In the area of emissions trading, the strategy paper proposes leveraging the upcoming ETS‑1 reform in Brussels this summer to better align competitiveness with climate protection. The government supports “structural adjustments to the benchmark devaluation” so that protection against carbon leakage is strengthened without disadvantaging carbon‑neutral technologies. Moreover, ETS certificates are to remain available on the market even after 2039, with the linear reduction factor flattened from 2036 onward.
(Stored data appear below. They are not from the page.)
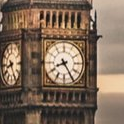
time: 8:24
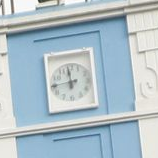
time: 11:44
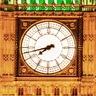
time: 7:42
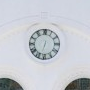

The CO₂ border adjustment mechanism (CBAM), designed to raise the cost of importing CO₂‑intensive products, is said to “not provide the chemical industry with carbon‑leakage protection for the foreseeable future”. The agenda highlights that carbon leakage-the risk of industry relocating to third countries to avoid increased price costs from CO₂ certificates-remains a concern. It criticises the CBAM for potential circumvention and the heavy bureaucratic load it imposes.

The Clean Industrial Deal State Aid Framework (CISAF), the subsidy framework for industry, is to be expanded so that the stated target of an industrial electricity price of €50 per MWh is reached and a long‑term contribution to easing electricity costs can be delivered. Expansion of natural‑gas supply is planned to secure competitive prices. The government will examine whether the RFNBO industry quota should be adjusted to the realities of the hydrogen boom, and CO₂ differential contracts are to be made permanent.

The agenda’s development involved, besides the two ministries cited, the finance, labor, research, digital, and chancellery ministries. State governments, industry groups, and trade unions were also consulted. The agenda covers energy and climate policy, innovation, regulation, and competitiveness.